What the task asks: Return every line of text in the data below word for word, leaving out the pictures.
[Start of Attachment]
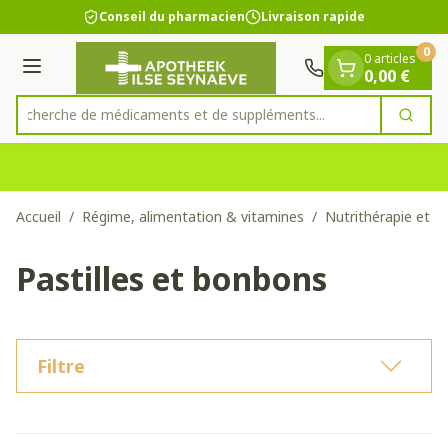
Diapositive 1 de 1
Aller au contenu
Conseil du pharmacien
Livraison rapide
0
0 articles
Menu
0,00 €
Recherche de médicaments et de suppléments
Cherc
Rechercher
Accueil
/
Régime, alimentation & vitamines
/
Nutrithérapie et bi
Pastilles et bonbons
Filtre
[End of Attachment]
Answer space:
Diapositive 1 de 1
Aller au contenu
Conseil du pharmacien
Livraison rapide
0
0 articles
Menu
0,00 €
Recherche de médicaments et de suppléments
Cherc
Rechercher
Accueil
/
Régime, alimentation & vitamines
/
Nutrithérapie et bi
Pastilles et bonbons
Filtre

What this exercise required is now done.